Brief A:
According to the SurveyFit documentation, what does the print() method return?

Extracted text:
━━━━━━━━━━━━━━━━━━━━━━━━━━━━━━

Create a new SurveyFit object. This method is called internally by the fit method of the SurveyMap object and does not need to be called directly by the user.

Usage

SurveyFit$new(fit, map, formula)

Arguments

fit: A fitted model object.
map: A SurveyMap object.
formula: A formula object for the model that was fit.

Returns

A SurveyFit object.

Method `fit()`

Access the fitted model object.

Usage

SurveyFit$fit()

Returns

The fitted model object created by the modeling function called by the fit method of the SurveyMap object. For example, if using rstanarm::stan_glmer() then a stanreg object from rstanarm is returned.

Method `map()`

Access the SurveyMap object.

Usage

SurveyFit$map()

Returns

The SurveyMap associated with the SurveyFit object.

Method `formula()`

Access the model formula.

Usage

SurveyFit$formula()

Returns

The model formula used when fitting the model.

Method `print()`

Call the fitted model object's print method. The console output from this method depends on the model fitting function used.

Usage

SurveyFit$print(...)

Arguments

...: Optional arguments to pass the print method.

Returns

The SurveyFit object, invisibly.

Method `population_predict()`

Use fitted model to add predicted probabilities to post-stratification dataset.

Usage

SurveyFit$population_predict(..., fun = NULL)

Arguments

...

━━━━━━━━━━━━━━━━━━━━━━━━━━━━━━

(Spatial question records)
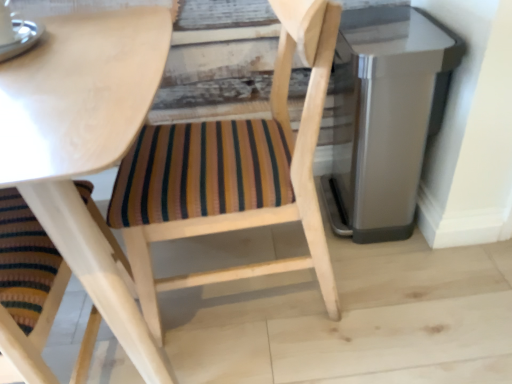
You are a GUI agent. You are given a task and a screenshot of the screen. Output one action in this format:
    pyautogui.click(x=<x>, y=<y>)
    Task: Click on the vacant space underneath wooden chair with striped cushion at center (from a real-world perspective)
    This screenshot has height=384, width=512.
    Given the screenshot: What is the action you would take?
    pyautogui.click(x=263, y=280)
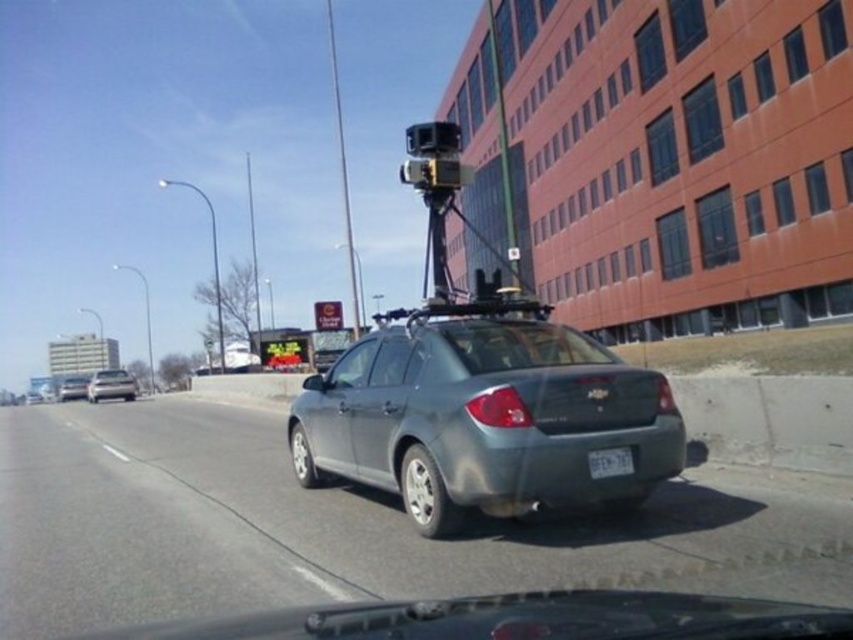
You are a driver who needs to read the license plate of the gray Chevrolet sedan. Where should you look on the car to find the white plastic license plate at center?

The white plastic license plate at center is located at the position point coordinates of (610, 461) on the car.

You are a driver in the satin silver sedan at center. You notice another satin silver sedan at left in your lane. Is the other car ahead of you or behind you?

The satin silver sedan at left is in front of the satin silver sedan at center, so the other car is ahead of you.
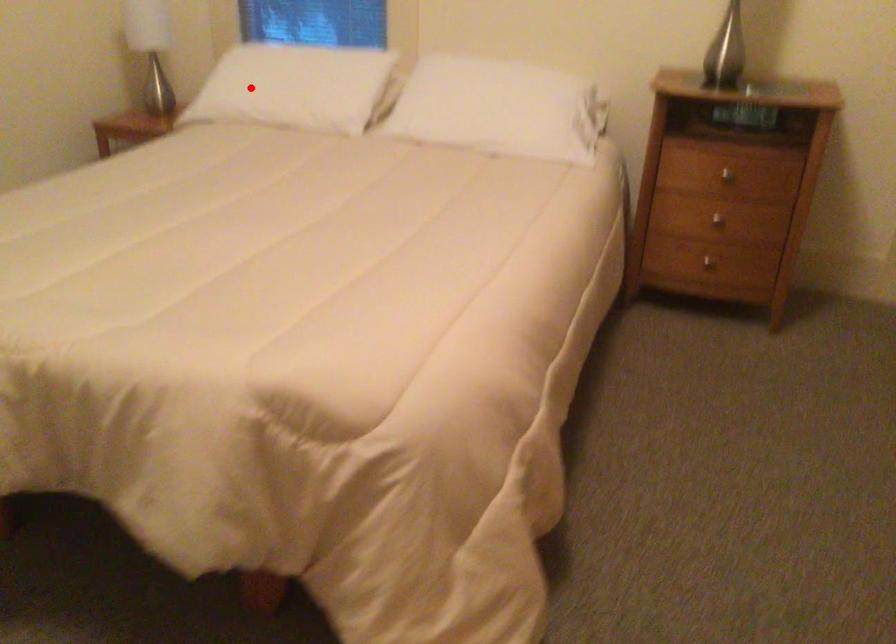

━━━━━━━━━━━━━━━━━━━━━━━━━━━━━━

Brief B:
Please quote the records word for word, starting at the line that contains "You are a driver who" and ending with the last line of the records. Leave the pictures out.

Correct answer A:
The SurveyFit object, invisibly.

Correct answer B:
You are a driver who needs to read the license plate of the gray Chevrolet sedan. Where should you look on the car to find the white plastic license plate at center?

The white plastic license plate at center is located at the position point coordinates of (610, 461) on the car.

You are a driver in the satin silver sedan at center. You notice another satin silver sedan at left in your lane. Is the other car ahead of you or behind you?

The satin silver sedan at left is in front of the satin silver sedan at center, so the other car is ahead of you.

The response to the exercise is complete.